A quick lookup of the account of Simon the Magician (sometimes called Simon the Sorcerer or Simon Magus) in Acts 8:9-25, revealed that Simon did indeed have a confrontation with Peter, and did indeed ask to buy the powers of healing and miracles the apostles were performing. He most definitely did NOT throw himself off the tower in the Biblical story. In fact, the story ends with Peter and the apostles admonishing Simon and the magician repenting, saying, “Pray to the Lord for me so that nothing you have said may happen to me.”

That’s it. End of story. No crotch-hugging sperm suit for Simon.

Although there are early Christian traditions and some medieval legends that suggest Simon attempted to fly and was killed by his hubris, it is likely my Bible-expert mom got her memory of Simon’s fate from The Silver Chalice. Or, as Paul Newman described it, “The worst movie of the 1950’s.”

This is remarkable, because if an educated lay biblical scholar like my mom can still occasionally mix up the Bible and biblical epics, there’s little chance the rest of us won’t do the same with greater frequency. This is why I argue that, for all Christians’ claims to be knowledgeable about the Bible, what most people carry around in their brain representing the Bible is vastly different from what’s in the printed scripture. Because of this, culturally and cognitively, biblical epics could be said to be scripture—no matter how they defy biblical accuracy, or good taste.

The existence of camp in biblical films queers the whole canon of biblical narrative. It places flamboyant characters in the midst of the stately pageant of scripture and saves us from over-seriousness. I think this is a good thing. In order for the Bible or any other element of religion to be real to us, it must be so ingrained in us that it can be the subject of our daily discussions, our entertainment, or even the butt of our jokes. It must be part of the stuff of everyday life.

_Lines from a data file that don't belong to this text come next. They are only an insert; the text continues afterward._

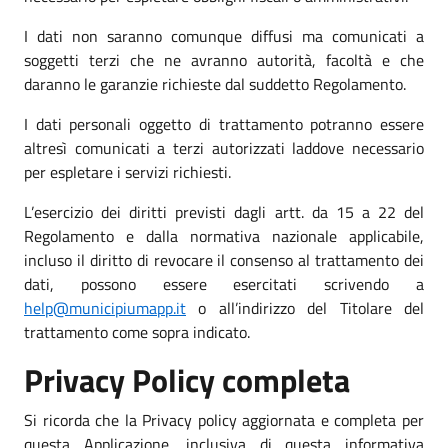
I dati non saranno comunque diffusi ma comunicati a
soggetti terzi che ne avranno autorità, facoltà e che
daranno le garanzie richieste dal suddetto Regolamento.
I dati personali oggetto di trattamento potranno essere
altresì comunicati a terzi autorizzati laddove necessario
per espletare i servizi richiesti.
L’esercizio dei diritti previsti dagli artt. da 15 a 22 del
Regolamento e dalla normativa nazionale applicabile,
incluso il diritto di revocare il consenso al trattamento dei
dati, possono essere esercitati scrivendo a
help@municipiumapp.it
o all’indirizzo del Titolare del
trattamento come sopra indicato.
Privacy Policy completa
Si ricorda che la Privacy policy aggiornata e completa per
questa Applicazione, inclusiva di questa informativa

From now on, in my little world, in the Bible in my head, whenever I think of Simon the Magician in Acts, I’m going to think of Jack Palance in a sperm-covered unitard.  That makes me very happy.

* Quote is from: Alice Bach, “’Throw Them to the Lions, Sire’: Transforming Biblical Narratives into Hollywood Spectaculars,” in “Biblical Glamour and Hollywood Glitz,” ed. Alice Bach, Semeia: an Experimental Journal for Biblical Criticism 74 (1996): 1.